Протокол, представленные здесь сочетает в себе преимущества высокой воспроизводимостью и очень кратко механической дезагрегации сbsence ферментативной обработки, что приводит к хорошим качеством клеточных суспензий, которые могут быть использованы для анализа методом проточной цитометрии и сортировки 4 и скрытые исследования экспрессии гена 9.
Protocol
Representative Results
Discussion
Оптимизированный метод, описанный здесь позволяет получать суспензии клеток с грызунами ткани яичек в очень быстрым и воспроизводимым образом, избегая фермента и моющее средство лечения и поддержания хорошей целостности клеток и типа пропорции. Краткость процедуры (15 мин участок вкл…
Acknowledgements
Эта работа была частично поддержана CSIC (I + D проектом C022) и PEDECIBA. Авторы хочу поблагодарить Мариэле Bollati и Валентина Порро из отдела клеточной биологии (Institut Pasteur Монтевидео) за их щедрую о сотрудничестве сортировщика MoFlo ячейки, а Merial-Монтевидео мягко предоставляя все свинки образцы, используемые в этом проекте. Рисунок 1 была воспроизведена с разрешения BioMed Central; рисунках 2 и 3, а в таблице 1 с разрешения С. Karger AG, Базель, а 4 и 5 были воспроизведены или адаптированы с разрешения John Wiley & Sons, Inc (авторские права принадлежащие Wiley- Blackwell, 2011).
Materials
| Name of Reagent/Material | Company | Catalogue Number | Comments |
| Medimachine system | BD | 340587 | |
| Medicon unit (50 μm) | BD | 340591 | |
| Filcon unit (50 μm) | BD | 340603 | |
| DMEM | Gibco | 430-2100 | |
| Fetal calf serum | PAA | A11-151 | |
| NDA | Chemos BmbH | 277081 | |
| Hoechst 33342 | Sigma-Aldrich | 14533 | Stock solution 5 mg/ml; used at a final concentration of 5 μg/ml |
| Propidium iodide | Sigma-Aldrich | 287075 | Stock solution 1 mg/ml; used at a final concentration of 50 μg/ml |
Riferimenti
- Meistrich, M. L., Prescott, D. M. Separation of spermatogenic cells and nuclei from rodent testes. Methods of Cell Biology. 15, 15-54 (1977).
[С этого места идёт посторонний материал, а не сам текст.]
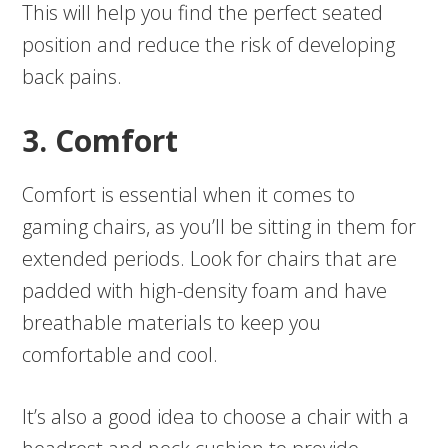
This will help you find the perfect seated
position and reduce the risk of developing
back pains.
3. Comfort
Comfort is essential when it comes to
gaming chairs, as you’ll be sitting in them for
extended periods. Look for chairs that are
padded with high-density foam and have
breathable materials to keep you
comfortable and cool.
It’s also a good idea to choose a chair with a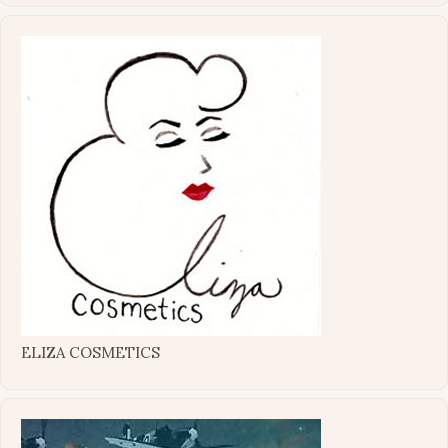
ELIZA COSMETICS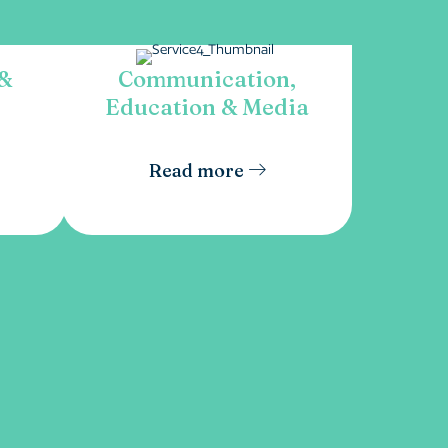
 &
Communication,
Education & Media
Read more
- Lam, D. M. K., Furrer, R., Bruce, W. R. The separation, physical characterization, and differentiation kinetics of spermatogonial cells of the mouse. Proc. Natl. Acad. Sci. USA. 65, 192-199 (1970).
- Romrell, L. J., Bellve, A. R., Fawcet, D. W. Separation of mouse spermatogenic cells by sedimentation velocity. Dev. Biol. 19, 119-131 (1976).
- Geisinger, A., Rodríguez-Casuriaga, R. Flow cytometry for gene expression studies in mammalian spermatogenesis. Cytogenet. Genome Res. 128, 46-56 (2010).
- Getun, I. V., Torres, B., Bois, P. R. Flow cytometry purification of mouse meiotic cells. J. Vis. Exp. (50), e2602 (2011).
- Meistrich, M. L. Separation of mouse spermatogenic cells by velocity sedimentation. J. Cell Physiol. 80, 299-312 (1972).
- Meistrich, M. L., Bruce, W. R., Clermont, Y. Cellular composition of fractions of mouse testis cells following velocity sedimentation separation. Exp. Cell Res. 79, 213-227 (1973).
- Malkov, M., Fisher, Y., Don, J. Developmental schedule of the postnatal rat testis determined by flow cytometry. Biol. Rep. 59, 84-92 (1998).
- Rodríguez-Casuriaga, R., Geisinger, A., Santiñaque, F., López, B., Folle, G. High-purity flow sorting of early meiocytes based on DNA analysis of guinea pig spermatogenic cells. Cytometry A. 79, 625-634 (2011).
- Davey, H. M., Hexley, P. Red but not dead? Membranes of stressed Saccharomyces cerevisiae are permeable to propidium iodide. Environ. Microbiol. 13, 163-171 (2011).
- Rodríguez-Casuriaga, R., Geisinger, A., López-Carro, B., Porro, V., Wettstein, R., Folle, G. A. Ultra-fast and optimized method for the preparation of rodent testicular cells for flow cytometric analysis. Biol. Proced. Online. 11, 184-195 (2009).
- Spanò, M., Evenson, D. P. Flow cytometric analysis for reproductive biology. Biol Cell. 78, 53-62 (1993).